What is expected
Print only the lines below, from the very first to the one containing "index pip: (159, 133)", exactly as they stand. Do not print pictures.
=-=-=
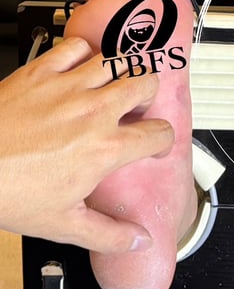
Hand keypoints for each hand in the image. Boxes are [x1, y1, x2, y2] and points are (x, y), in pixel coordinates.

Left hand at [0, 37, 173, 253]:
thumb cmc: (8, 190)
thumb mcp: (62, 224)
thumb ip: (109, 235)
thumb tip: (138, 240)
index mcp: (105, 148)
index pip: (159, 133)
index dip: (162, 140)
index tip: (153, 143)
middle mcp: (95, 111)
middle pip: (146, 84)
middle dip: (147, 97)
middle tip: (136, 107)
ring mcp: (70, 87)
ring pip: (119, 60)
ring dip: (121, 72)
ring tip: (112, 85)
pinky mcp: (44, 71)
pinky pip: (78, 47)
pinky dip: (84, 54)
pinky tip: (79, 69)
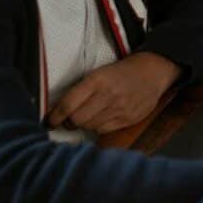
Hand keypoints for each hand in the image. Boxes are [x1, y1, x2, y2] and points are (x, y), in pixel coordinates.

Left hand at [47, 52, 180, 133]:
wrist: (153, 71)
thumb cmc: (123, 72)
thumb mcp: (99, 73)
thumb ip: (81, 90)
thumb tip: (60, 109)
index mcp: (97, 80)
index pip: (68, 105)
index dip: (54, 116)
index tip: (49, 121)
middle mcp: (108, 95)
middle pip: (77, 120)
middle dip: (69, 122)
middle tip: (67, 120)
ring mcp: (120, 108)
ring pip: (89, 127)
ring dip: (84, 124)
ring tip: (88, 116)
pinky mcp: (128, 119)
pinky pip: (104, 131)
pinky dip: (98, 127)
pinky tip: (101, 118)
=-=-=
Response to this task
Hand keypoints for each hand in the image. Boxes are [x1, y1, x2, y2] and points are (x, y), in pixel coordinates.

Left hand at [0, 37, 173, 253]:
thumb cmc: (8, 190)
thumb mcp: (62, 224)
thumb ip: (109, 235)
thumb tip: (138, 240)
index mcp: (105, 148)
index pip: (159, 133)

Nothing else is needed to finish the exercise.